When she served in the United States Congress, Democrat Ellen Tauscher was one of the most vehement critics of the Indo-United States civilian nuclear deal.
She not only led the unsuccessful effort to torpedo the deal in the US House of Representatives, but with the likes of Congressman Ed Markey, also a Democrat, introduced several killer amendments to the legislation to compel India meet certain stringent requirements as a condition to provide India with an exemption -- despite being a non-signatory to the Nuclear Non-Proliferation Treaty -- to be eligible to US nuclear technology.
But today, as a senior Obama Administration official, as irony would have it, charged with operationalising the deal, Tauscher says she is committed to the President's pledge to consummate the deal and work towards its full implementation.
Appearing at the Foreign Press Center for the first time Tuesday, Tauscher, who is now the Under Secretary of State for Arms Control and International Security, asked about her volte-face, said, "Congresswoman Tauscher and Under Secretary Tauscher act by the same body but not in the same time. And what I did in Congress was one thing, and I will remind you that the resolution that I opposed passed."
"And, I get quite used to accepting when things pass and letting them go on," she added.
Tauscher said, "As under secretary, I obviously have some responsibility to implement the agreement between our two countries. And, I am very honored to have been in India late last year, met with my counterpart, Foreign Secretary (Nirupama) Rao. And, you know, we have a very vibrant and very significant relationship with India."
Asked if with the landmark START (Strategic Arms Reductions Talks) treaty with Russia where both countries have agreed to significantly prune their respective nuclear arsenals, led the administration to believe it's also time for India and Pakistan to cut down their nuclear arsenal or freeze their development of additional nuclear weapons, Tauscher was circumspect.
"I will quote the President on nuclear weapons," she said, and noted that "President Obama has an ambition for the world, that it will be a world free of nuclear weapons. We in the United States are taking our part."
Tauscher said, "We have this historic agreement with Russia, and we have obviously a Nuclear Posture Review where the President has diminished the role of nuclear weapons in our force posture."
She also said, "We also have a nuclear negative security assurance that makes clear that countries that are non-nuclear weapons states, that are in compliance with their Nuclear Nonproliferation Treaty obligations, will not be threatened or targeted with nuclear strikes by the United States."
"So, I think that we here in the administration are very clear what our positions are.
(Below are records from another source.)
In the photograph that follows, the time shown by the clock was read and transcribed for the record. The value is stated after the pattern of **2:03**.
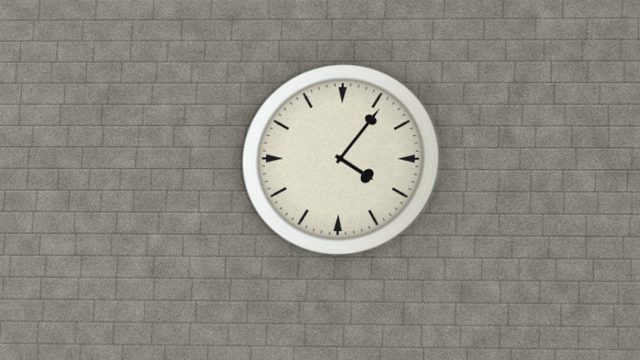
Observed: **4:06**
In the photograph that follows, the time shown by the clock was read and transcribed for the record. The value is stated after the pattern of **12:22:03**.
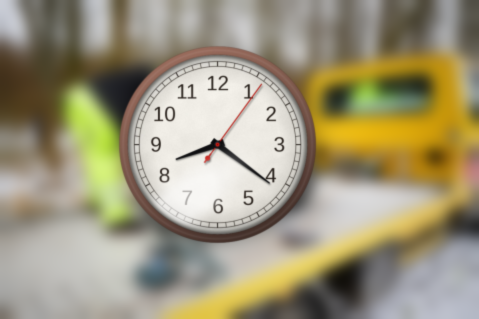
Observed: **8:21:06**
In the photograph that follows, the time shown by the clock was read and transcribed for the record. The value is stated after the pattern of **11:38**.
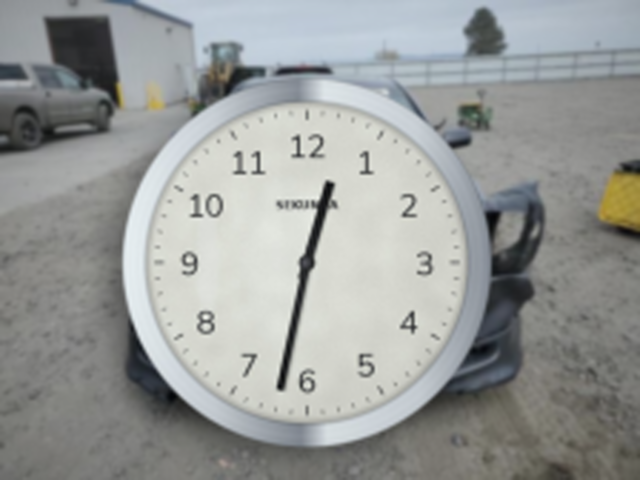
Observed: **12:32**
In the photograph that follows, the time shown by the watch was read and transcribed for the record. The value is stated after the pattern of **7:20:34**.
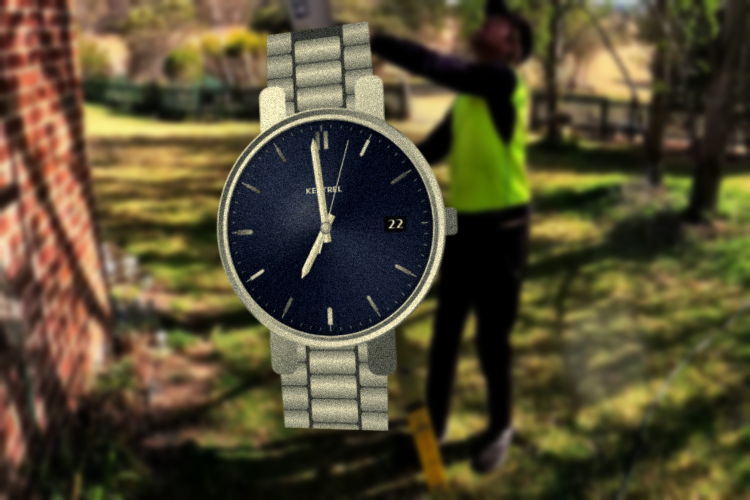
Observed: **6:59:03**
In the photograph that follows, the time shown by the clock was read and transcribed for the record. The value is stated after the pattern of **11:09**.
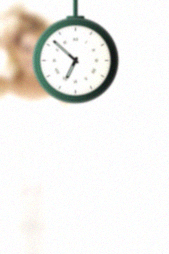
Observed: **6:52**
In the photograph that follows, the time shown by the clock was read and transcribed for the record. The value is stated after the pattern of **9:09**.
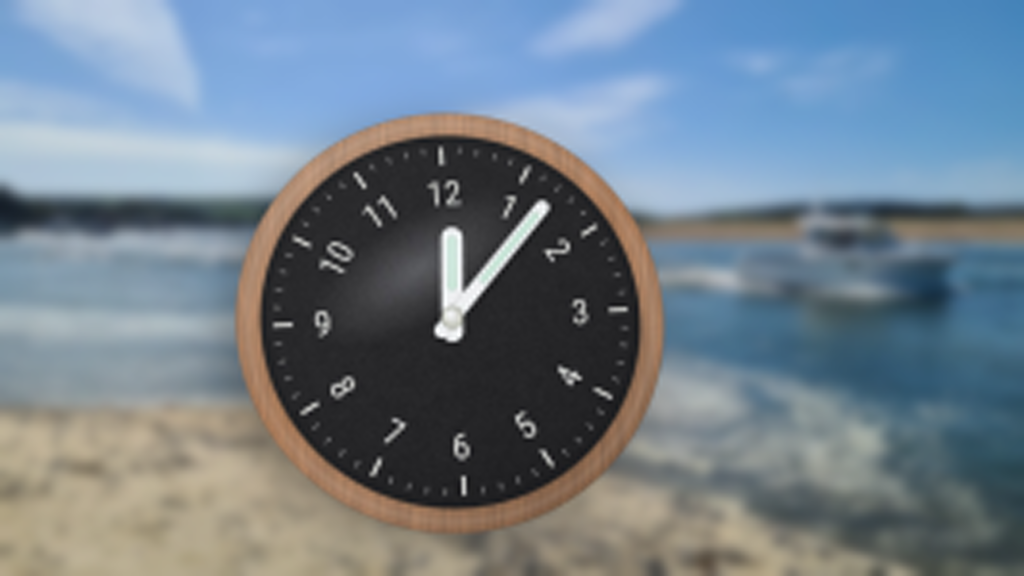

And, what I did in the Congress is something in the past," Tauscher said.
Earlier, in her opening remarks, she said on the Comprehensive Test Ban Treaty, "We have no specific timeline for its consideration by the Senate, but we are doing all the analysis necessary to determine how to best move the treaty forward."
"We expect the release of the National Academy of Science study reviewing key technical issues underlying the CTBT to be released shortly," he added.
Tauscher also noted that the Nuclear Non-Proliferation Treaty Review Conference slated for next month, "is not about any one country."
"It's all about Nuclear Nonproliferation Treaty members and our collective responsibility to prevent the proliferation of dangerous and vulnerable nuclear material and technology."
Tauscher asserted that "we are serious about doing our part to revitalize the Nuclear Nonproliferation Treaty as the cornerstone of the global nonproliferation regime, and we are working with others to achieve that goal as well."